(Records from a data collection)
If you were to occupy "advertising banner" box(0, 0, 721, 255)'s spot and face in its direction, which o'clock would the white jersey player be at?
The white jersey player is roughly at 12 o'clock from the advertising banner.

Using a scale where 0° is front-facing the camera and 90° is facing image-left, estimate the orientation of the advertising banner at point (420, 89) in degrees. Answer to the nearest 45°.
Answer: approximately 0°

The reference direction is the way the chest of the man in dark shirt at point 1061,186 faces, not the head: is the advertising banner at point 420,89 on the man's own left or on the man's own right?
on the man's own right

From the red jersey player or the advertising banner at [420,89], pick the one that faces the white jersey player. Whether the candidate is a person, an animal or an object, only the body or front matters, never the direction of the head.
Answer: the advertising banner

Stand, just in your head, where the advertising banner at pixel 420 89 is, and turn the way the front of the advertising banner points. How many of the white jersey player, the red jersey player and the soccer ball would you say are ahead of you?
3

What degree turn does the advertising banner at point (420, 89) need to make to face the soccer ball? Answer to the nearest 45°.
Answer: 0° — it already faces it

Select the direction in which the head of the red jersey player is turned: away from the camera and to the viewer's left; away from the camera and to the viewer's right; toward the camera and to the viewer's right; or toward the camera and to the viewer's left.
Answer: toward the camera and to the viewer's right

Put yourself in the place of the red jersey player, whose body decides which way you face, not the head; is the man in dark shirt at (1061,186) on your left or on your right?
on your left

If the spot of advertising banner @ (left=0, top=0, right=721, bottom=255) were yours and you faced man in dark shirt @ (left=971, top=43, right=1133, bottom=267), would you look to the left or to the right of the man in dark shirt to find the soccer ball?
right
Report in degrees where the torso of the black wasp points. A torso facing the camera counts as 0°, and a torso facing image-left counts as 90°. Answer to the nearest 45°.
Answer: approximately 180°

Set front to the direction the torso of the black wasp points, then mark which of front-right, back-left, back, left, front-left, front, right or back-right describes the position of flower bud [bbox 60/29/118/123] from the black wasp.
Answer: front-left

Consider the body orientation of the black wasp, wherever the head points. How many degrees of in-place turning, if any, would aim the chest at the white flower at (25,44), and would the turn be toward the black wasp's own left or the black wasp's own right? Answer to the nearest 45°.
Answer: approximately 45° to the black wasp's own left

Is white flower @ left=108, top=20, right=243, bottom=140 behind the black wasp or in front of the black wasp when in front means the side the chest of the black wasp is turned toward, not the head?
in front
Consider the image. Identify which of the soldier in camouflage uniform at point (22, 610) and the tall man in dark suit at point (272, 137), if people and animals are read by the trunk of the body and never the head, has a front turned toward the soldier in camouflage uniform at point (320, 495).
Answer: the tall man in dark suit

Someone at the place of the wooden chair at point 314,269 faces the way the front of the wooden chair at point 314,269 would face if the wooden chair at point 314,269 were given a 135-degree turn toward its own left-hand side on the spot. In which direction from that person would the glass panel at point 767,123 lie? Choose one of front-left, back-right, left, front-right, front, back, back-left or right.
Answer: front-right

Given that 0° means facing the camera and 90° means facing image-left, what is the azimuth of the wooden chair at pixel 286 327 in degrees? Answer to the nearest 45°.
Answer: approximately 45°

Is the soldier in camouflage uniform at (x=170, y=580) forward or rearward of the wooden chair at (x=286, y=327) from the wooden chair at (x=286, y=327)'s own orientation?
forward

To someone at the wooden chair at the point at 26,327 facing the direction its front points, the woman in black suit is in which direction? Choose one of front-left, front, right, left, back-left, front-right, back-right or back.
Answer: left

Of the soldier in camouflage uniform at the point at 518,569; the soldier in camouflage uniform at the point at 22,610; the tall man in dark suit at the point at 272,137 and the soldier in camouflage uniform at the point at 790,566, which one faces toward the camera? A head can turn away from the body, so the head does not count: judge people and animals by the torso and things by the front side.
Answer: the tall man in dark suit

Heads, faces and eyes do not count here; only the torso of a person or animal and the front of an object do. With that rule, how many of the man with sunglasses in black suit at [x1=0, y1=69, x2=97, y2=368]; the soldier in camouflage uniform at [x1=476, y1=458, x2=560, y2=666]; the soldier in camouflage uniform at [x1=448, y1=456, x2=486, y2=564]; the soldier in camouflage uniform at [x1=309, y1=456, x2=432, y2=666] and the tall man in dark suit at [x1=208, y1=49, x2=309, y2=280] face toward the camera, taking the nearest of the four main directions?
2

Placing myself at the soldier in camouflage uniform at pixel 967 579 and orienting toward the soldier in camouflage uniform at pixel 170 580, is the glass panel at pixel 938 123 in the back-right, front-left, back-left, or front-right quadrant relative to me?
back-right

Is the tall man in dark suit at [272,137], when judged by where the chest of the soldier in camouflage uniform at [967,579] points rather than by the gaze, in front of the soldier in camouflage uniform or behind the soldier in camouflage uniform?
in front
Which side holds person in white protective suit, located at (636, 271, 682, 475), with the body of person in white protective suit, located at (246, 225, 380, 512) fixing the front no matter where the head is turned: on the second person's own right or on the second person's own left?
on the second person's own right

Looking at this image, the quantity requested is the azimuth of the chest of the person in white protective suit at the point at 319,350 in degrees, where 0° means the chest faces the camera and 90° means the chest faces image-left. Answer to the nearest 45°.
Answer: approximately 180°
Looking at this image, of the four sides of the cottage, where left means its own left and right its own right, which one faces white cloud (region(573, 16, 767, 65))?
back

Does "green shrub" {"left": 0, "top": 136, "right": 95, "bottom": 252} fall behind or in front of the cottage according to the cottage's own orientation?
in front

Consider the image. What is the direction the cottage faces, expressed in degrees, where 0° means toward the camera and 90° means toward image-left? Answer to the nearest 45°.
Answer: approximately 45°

● **AIM OF THE EXERCISE**
Rewrite the data above, changing "to the nearest 45°" to "to the closest 45°" wherever it occurs and leaving everything else untouched.

● **SOLUTION BELOW**
If you were to occupy "advertising banner" box(0, 0, 721, 255)'s spot and face in its direction, which o'clock would the white jersey player be at?
The white jersey player is roughly at 12 o'clock from the advertising banner.

Using a scale where 0° is front-facing the camera and 90° is facing image-left, estimate the orientation of the advertising banner at point (420, 89) in degrees. Answer to the closest 45°.
Answer: approximately 0°

The reference direction is the way the chest of the man in dark shirt at point 1061,186 faces, not the head: is the advertising banner at point 420,89 on the man's own left or on the man's own right?
on the man's own right

From the red jersey player or the advertising banner at [420,89], pick the one that faces the white jersey player. Whether the candidate is a person, an animal or an object, only the body or front matters, never the direction of the head.
Answer: the advertising banner

Stand, just in your head, where the advertising banner at pixel 420 89 is, and turn the way the front of the advertising banner points. How many of the white jersey player, the red jersey player and the soccer ball would you say are ahead of you?
3

What degree turn does the advertising banner at point (420, 89) need to make to face the soccer ball? Answer to the closest 45°.
Answer: 0° — it already faces it

Select the direction in which the head of the red jersey player is turned: away from the camera and to the viewer's left; away from the camera and to the viewer's right; toward the camera and to the viewer's right; or toward the camera and to the viewer's left.
Answer: toward the camera and to the viewer's right

Put yourself in the place of the red jersey player, whose body decides which way you face, not the head; is the man in dark shirt at (1061,186) on your left or on your right?
on your left

If the spot of advertising banner @ (left=0, top=0, right=721, bottom=255) were yours and you faced man in dark shirt @ (left=971, top=43, right=1133, bottom=267), would you look to the left or to the right of the man in dark shirt to find the soccer ball?
right
Report in degrees where the torso of the black wasp points. A torso facing the camera counts as 0°, and a torso facing image-left counts as 90°. Answer to the closest 45°.
Answer: approximately 180°

Set front to the direction the torso of the black wasp points, then mark which of front-right, back-left, back, left, front-left, front, right or back-right describes the position of flower bud [bbox 60/29/118/123] from the black wasp.
Answer: front-left

Consider the body orientation of the black wasp, wherever the head points. How many degrees of in-place turning, if any, would aim the chest at the white flower at (25,44), and would the turn be toward the black wasp's own left or the black wasp's own right? Answer to the closest 45°.
Answer: approximately 45° to the black wasp's own left

Is white flower @ left=108, top=20, right=243, bottom=140 behind the black wasp or in front of the black wasp when in front means the side the chest of the black wasp is turned toward, not the head?
in front
Consider the image. Identify which of the soldier in camouflage uniform at point (22, 610) and the tall man in dark suit at point (272, 137), if people and animals are read by the trunk of the body and never the head, has a front turned toward the soldier in camouflage uniform at point (320, 495).
Answer: the tall man in dark suit

Someone at the place of the wooden chair at point 314,269 faces the way the front of the wooden chair at point 314,269 would face if the wooden chair at point 314,269 were given a 135-degree turn toward its own left-hand side on the spot. In which direction from that person would the glass panel at point 767,123 lie? Choose one of front-left, back-right, left, front-right, front, back, back-left or right.
Answer: front-right

Given that 0° means facing the camera and 90° means facing image-left, what is the azimuth of the wooden chair at pixel 286 327 in degrees? Answer to the closest 45°.
Answer: approximately 45°

Is the soldier in camouflage uniform at (x=170, y=580) forward or rearward of the wooden chair at (x=286, y=327) from the wooden chair at (x=286, y=327)'s own orientation?
forward

To someone at the wooden chair at the point at 26,327 facing the direction its front points, the woman in black suit is in which direction? Choose one of front-left, front, right, left, back-left, front-right, back-right or back.
Answer: left

Of the soldier in camouflage uniform at the point at 518,569; the soldier in camouflage uniform at the point at 22,610; the tall man in dark suit at the point at 272,137 and the soldier in camouflage uniform at the point at 790,566, which one faces toward the camera? A head can turn away from the body, so the head does not count: judge people and animals by the torso and things by the front side.
Answer: the tall man in dark suit

Heads, faces and eyes do not count here; only the torso of a person or animal and the front of an object do. With that rule, how many of the man with sunglasses in black suit at [x1=0, y1=69, x2=97, y2=368]; the soldier in camouflage uniform at [x1=476, y1=458, x2=560, y2=666]; the soldier in camouflage uniform at [x1=448, y1=456, x2=486, y2=564]; the soldier in camouflage uniform at [x1=309, y1=456, x2=432, y2=666] and the tall man in dark suit at [x1=208, y1=49, x2=309, y2=280] face toward the camera, taking the nearest of the four main directions?
2

Placing myself at the soldier in camouflage uniform at pixel 967 579 and orienting toward the soldier in camouflage uniform at pixel 170 580, is the glass panel at pixel 938 123 in the back-right, front-left, back-left, or front-right quadrant relative to me?
back-right

Is the tall man in dark suit at [272,137], when judged by where the chest of the soldier in camouflage uniform at [967,579] points rather than by the gaze, in front of the soldier in camouflage uniform or behind the soldier in camouflage uniform?
in front
Which side holds person in white protective suit, located at (636, 271, 682, 475), with the body of person in white protective suit, located at (246, 225, 380, 512) fixing the front no matter where the head is turned: on the second person's own right or on the second person's own left?
on the second person's own right

Looking at this image, the quantity requested is the azimuth of the chest of the person in white protective suit at the point at 319,350 in degrees, where 0° means the chest faces the camera and 90° means the chest faces image-left. Answer to the closest 45°.
Answer: approximately 180°
Looking at this image, of the four sides of the cottage, where left means its own left and right its own right, which one faces white cloud (region(573, 16, 767, 65))?
back

Does "green shrub" {"left": 0, "top": 136, "right": 95, "bottom": 252} fall behind or in front of the cottage according to the cottage's own orientation?
in front

Consider the image. What is the direction the cottage faces, expressed in degrees, where 0° means toward the camera and 90° means toward image-left? Answer to the closest 45°.
Answer: approximately 45°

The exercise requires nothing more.